Problem:
Below are records; extract exactly the lines from the one with "Figure 4. Schematic" through the final line, including both, but drop the pictures.

═════ Provided entries

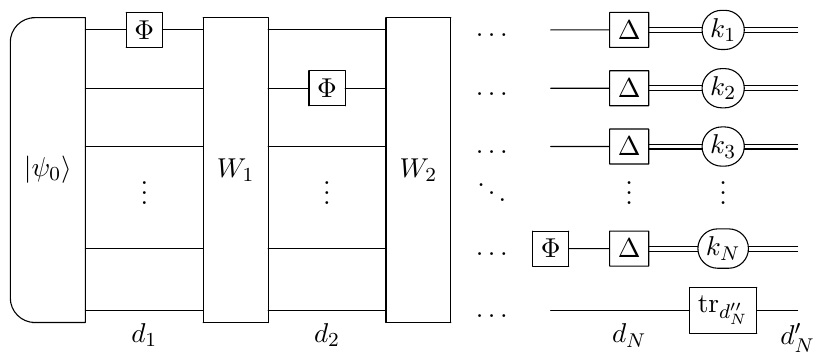
Figure 3. Application of an adaptive scenario �( P P 1 , P U } . ∈ {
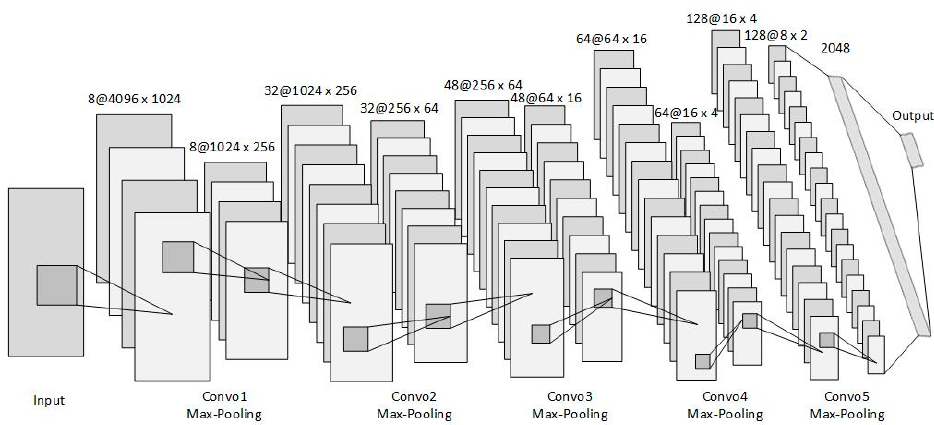
Figure 4. Schematic diagram of DCNN structure. After five convolutional pooling of the input data, the final output is generated through a fully connected layer.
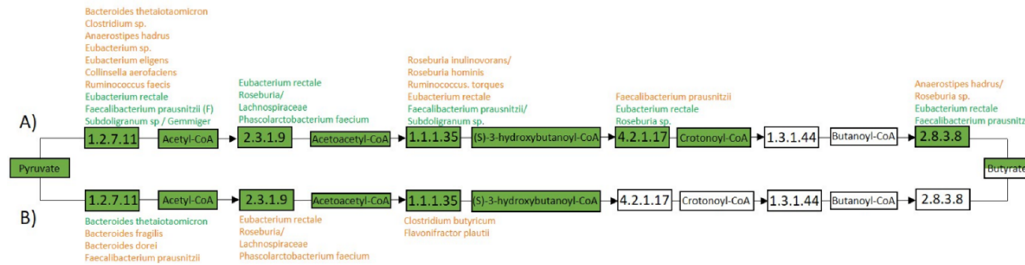
Figure 7. Protein presence related to butyrate production. The figure gives an overview of bacterial proteins (E.C. number) in relation to the butyrate pathway butyryl-CoA:Acetate CoA-transferase. The figure shows proteins detected (green box) in infants with the E. rectale network ( A ), or R. gnavus network ( B ). Bacterial taxonomy is shown next to each E.C. number, representing the bacterial source of the given protein. The bacterial sources are divided by two different colors, where orange represents detection in three or fewer samples in ( A ) or two or fewer in ( B ), and green represents detection in four or more in ( A ) or three or more in ( B ).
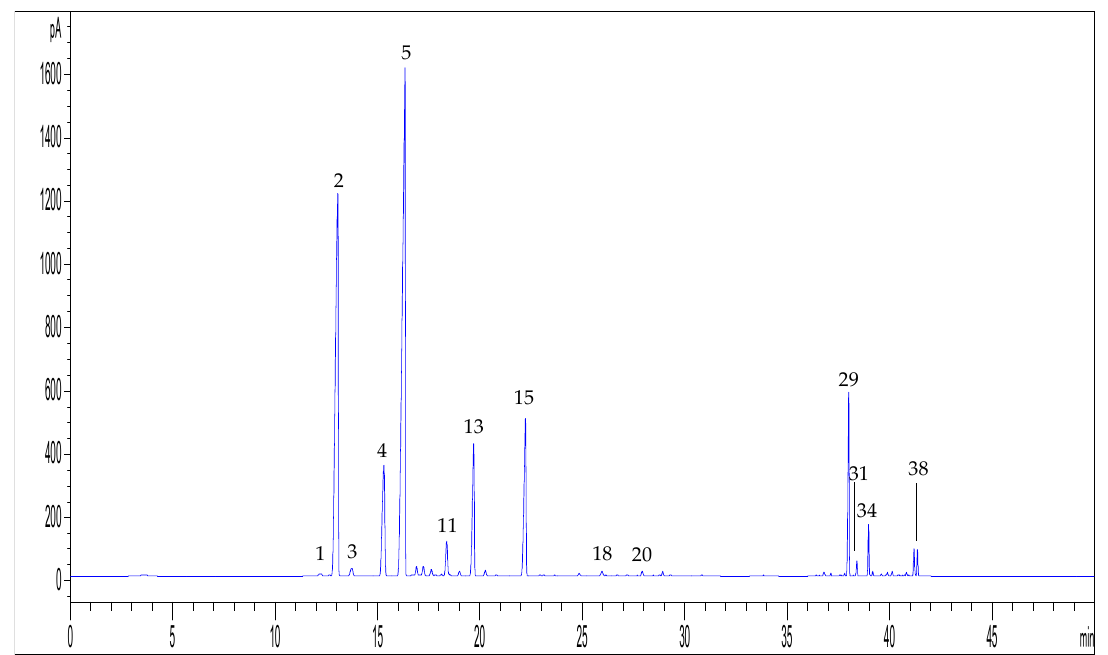
Figure 12. Representative GC-FID chromatogram obtained by using the HS-SPME method optimised for volatile compounds from hemp inflorescences (sample C3). For peak numbering, see Table 4 .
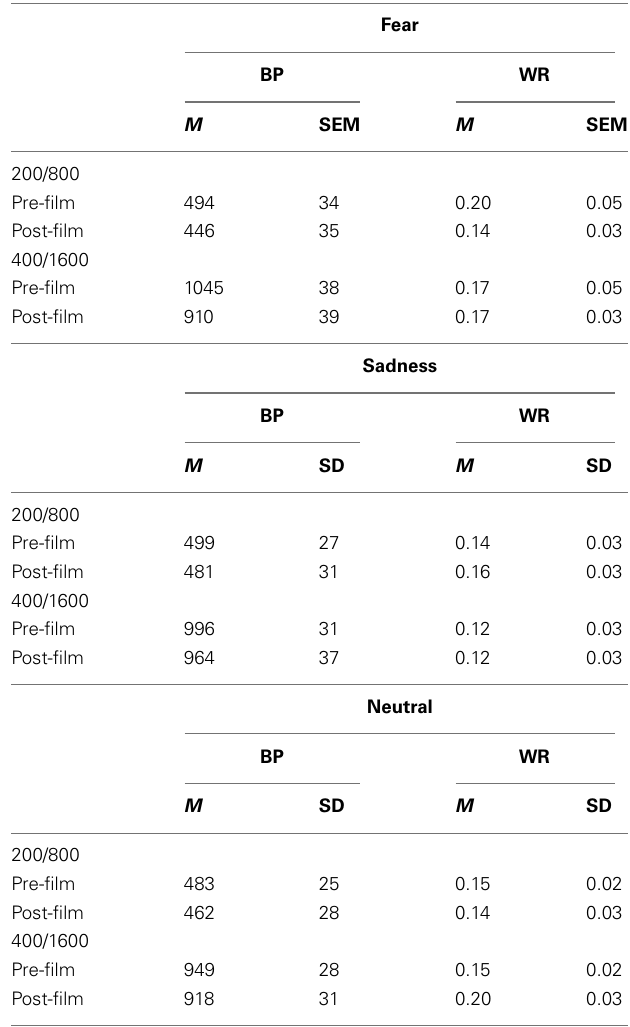
Table 2 | Mean ( M ) and SEM for bisection point (BP) andWeber ratio (WR) for the films inducing fear and sadness as well as for the neutral films before and after viewing the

══════════

Exercise response:
Figure 4. Schematic diagram of DCNN structure. After five convolutional pooling of the input data, the final output is generated through a fully connected layer.
Figure 7. Protein presence related to butyrate production. The figure gives an overview of bacterial proteins (E.C. number) in relation to the butyrate pathway butyryl-CoA:Acetate CoA-transferase. The figure shows proteins detected (green box) in infants with the E. rectale network ( A ), or R. gnavus network ( B ). Bacterial taxonomy is shown next to each E.C. number, representing the bacterial source of the given protein. The bacterial sources are divided by two different colors, where orange represents detection in three or fewer samples in ( A ) or two or fewer in ( B ), and green represents detection in four or more in ( A ) or three or more in ( B ).
Figure 12. Representative GC-FID chromatogram obtained by using the HS-SPME method optimised for volatile compounds from hemp inflorescences (sample C3). For peak numbering, see Table 4 .
Table 2 | Mean ( M ) and SEM for bisection point (BP) andWeber ratio (WR) for the films inducing fear and sadness as well as for the neutral films before and after viewing the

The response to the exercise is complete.